Across fires, not just here, it is “nearly impossible to rebuild a place in a way that is inclusive of all existing residents and sustainable in the face of future climate change,” Karen Chapple told me. She’s a professor emerita of city and regional planning at UC Berkeley, and she studies the aftermath of fires.
Schlegelmilch, the Columbia professor, has seen it too. He said recoveries too often become “uneven” and the people who need help the most have the hardest time getting it.
“You’ll have very wealthy people who are going to have access to resources … and who are going to have accountants and lawyers who are going to help them,” he said. “And then you have those who are barely scraping by and don’t get paid if they don’t get to work … trying to manage 15 different things.”
There’s also a trickle-down economic effect, even for those who weren’t displaced. Gone also are thousands of yards that had gardeners. Cleaning ladies, cooks, even nannies are now without work, but still have rent due. How do we include them in recovery?

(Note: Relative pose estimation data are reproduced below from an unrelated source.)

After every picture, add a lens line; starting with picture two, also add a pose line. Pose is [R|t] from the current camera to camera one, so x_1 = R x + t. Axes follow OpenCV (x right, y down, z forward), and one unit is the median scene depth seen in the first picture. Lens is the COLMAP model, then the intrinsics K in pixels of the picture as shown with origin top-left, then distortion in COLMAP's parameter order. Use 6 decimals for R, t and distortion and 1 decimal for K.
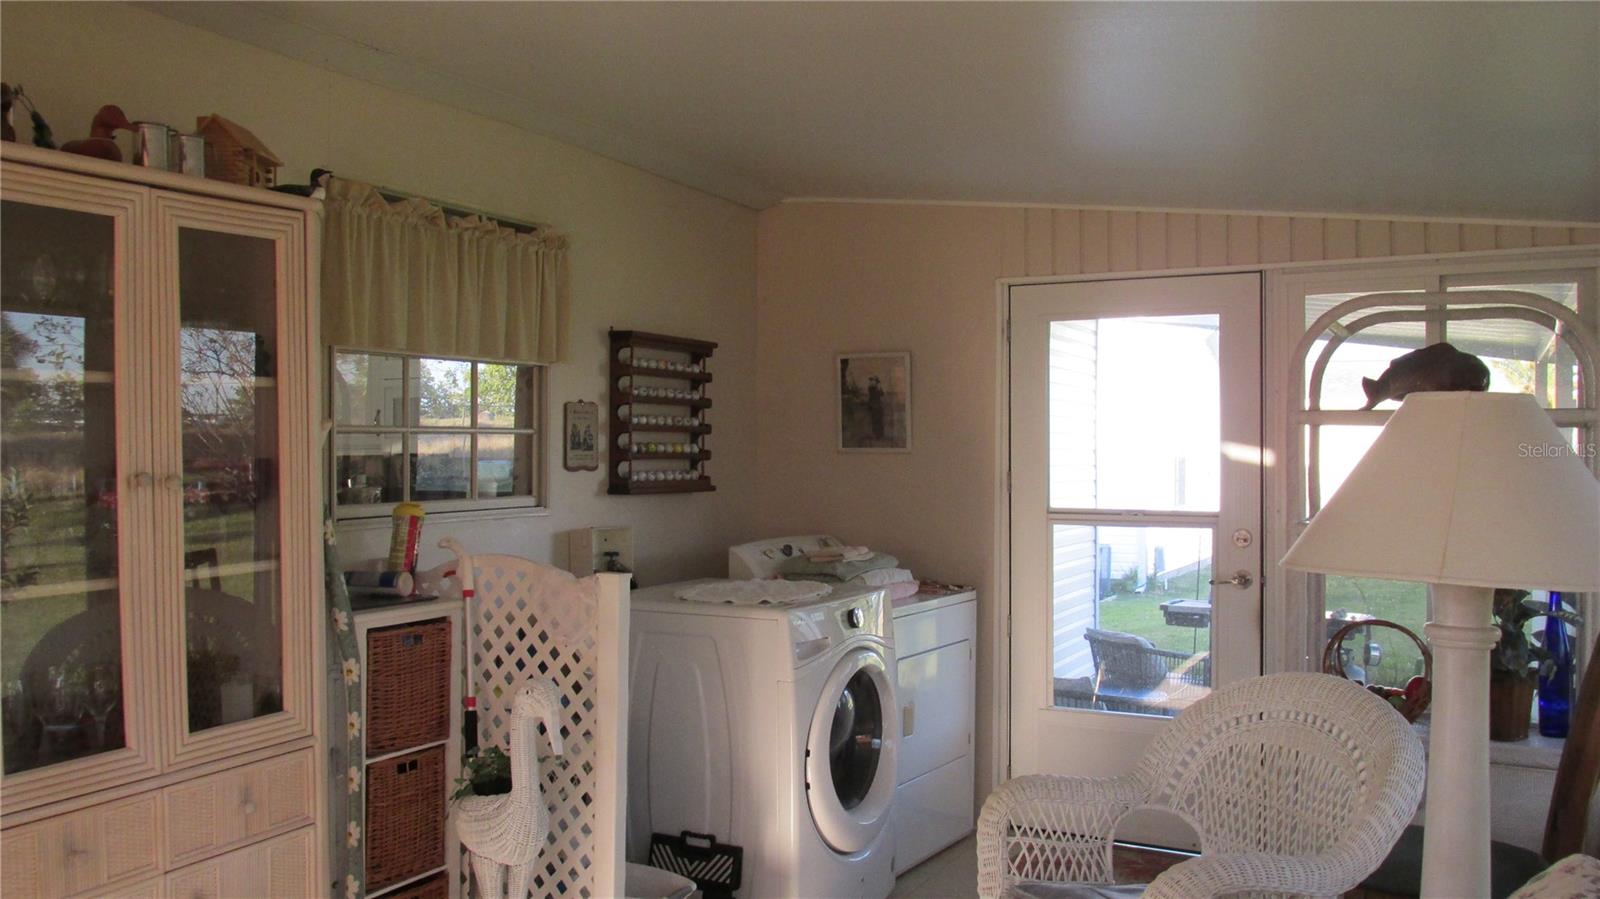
lens RADIAL K [[1326.5, 0, 800.0], [0, 1326.5, 449.5], [0, 0, 1]] dist [-0.035447, 0.005172]
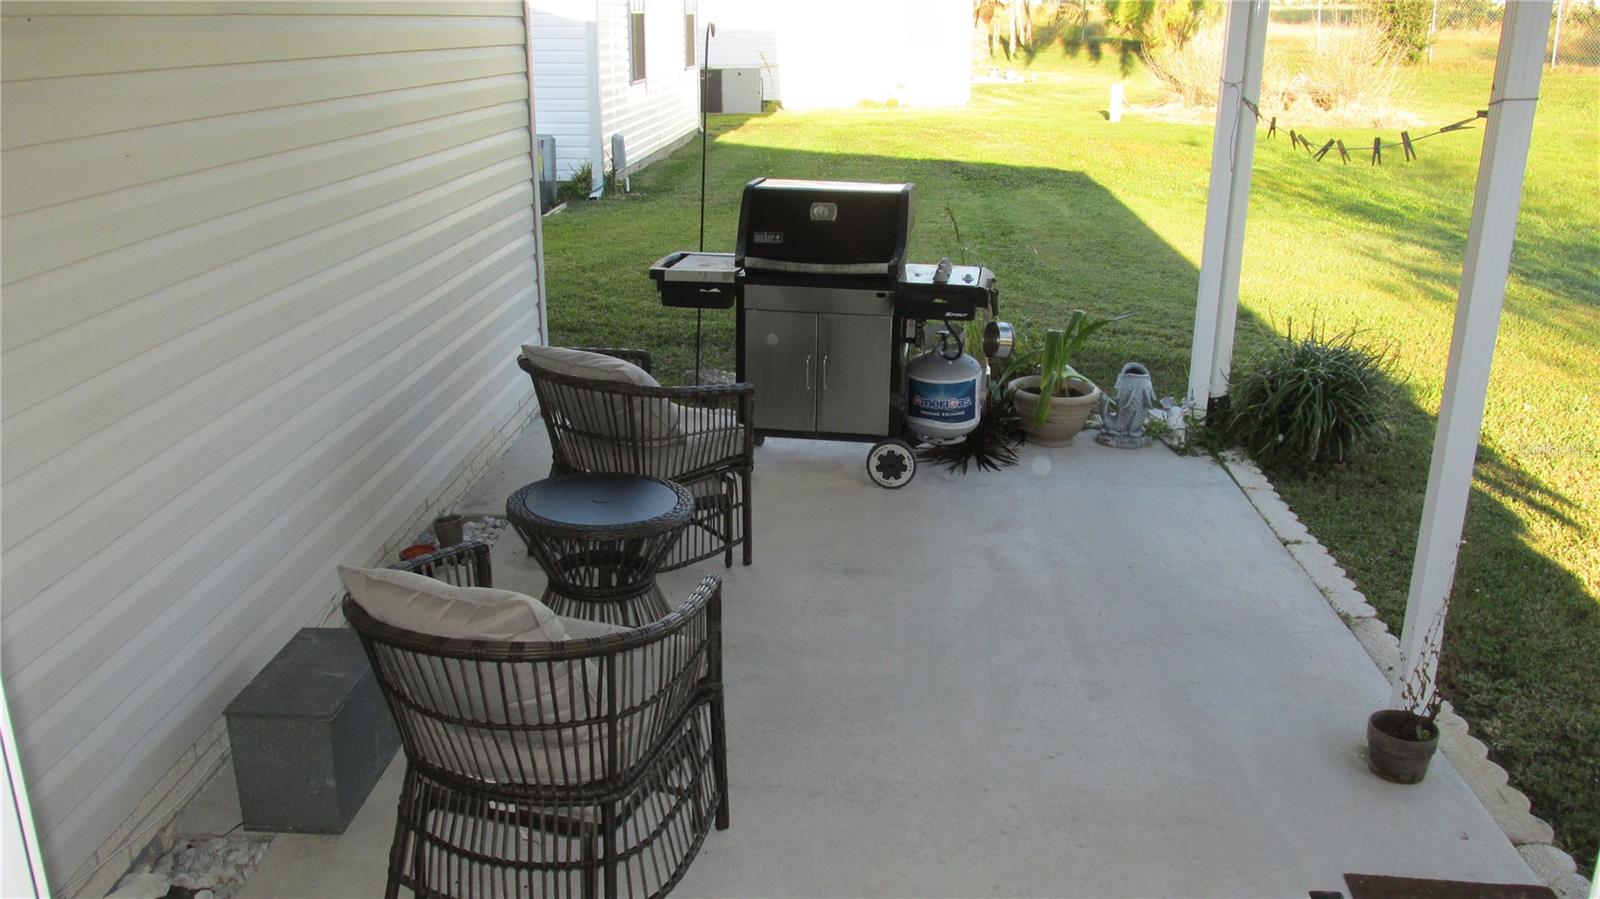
lens RADIAL K [[1326.5, 0, 800.0], [0, 1326.5, 449.5], [0, 0, 1]] dist [-0.035447, 0.005172]
pose [[0.915581, -0.136912, 0.378110, 0.198474], [0.009896, 0.947644, 0.319176, 0.013648], [-0.402013, -0.288490, 0.868999, 0.871473]]
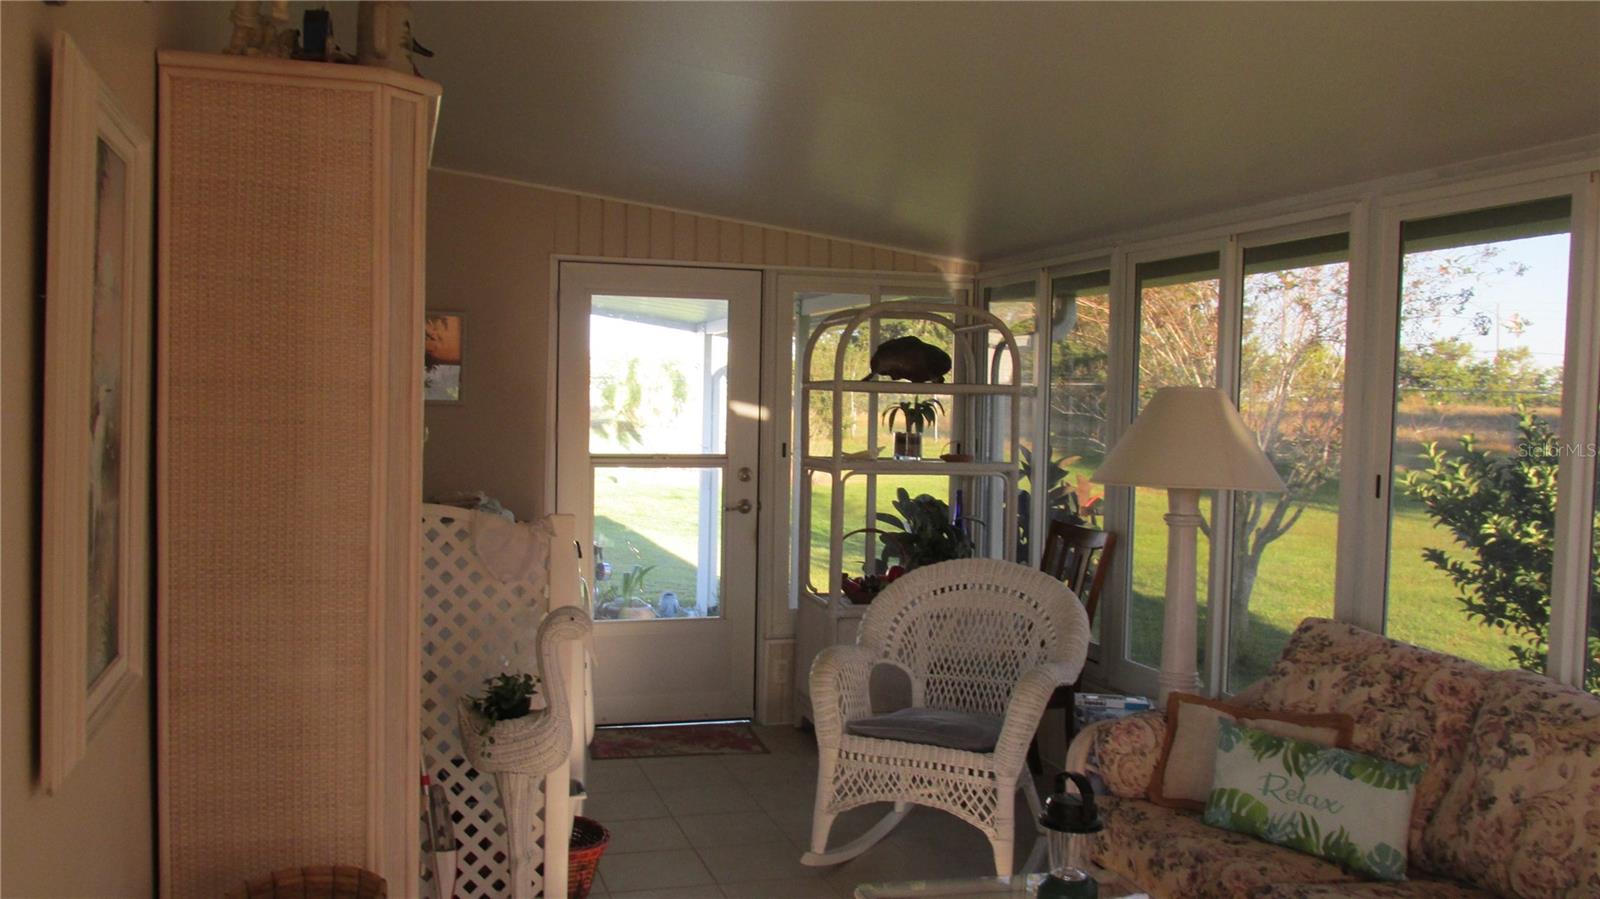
lens RADIAL K [[1326.5, 0, 800.0], [0, 1326.5, 449.5], [0, 0, 1]] dist [-0.035447, 0.005172]
pose [[0.705985, -0.012428, 0.708117, -0.526950], [-0.018112, 0.999202, 0.035595, -0.005046], [-0.707995, -0.037955, 0.705197, 0.037702]]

And there’s only so long survivors can camp out in hotels and on couches. The housing crunch that is surely coming holds the risk of pushing everyone down a notch, as the most desirable housing is taken up by those with the independent wealth or insurance checks to cover it.
This might be the most crucial part of our recovery, figuring out how to make it more fair. Figuring out all the different people who need to recover in one way or another, and figuring out how to live in a place that burns with the least amount of risk for the most vulnerable.
It’s easy to see how all this becomes a crucible; a crushing personal weight and tinder for political unrest and infighting as we strive to stabilize and move forward.
But we have to recover in a way that allows us to live with fire, and each other. So the hardest part of recovery will be having the clarity and will to do it right.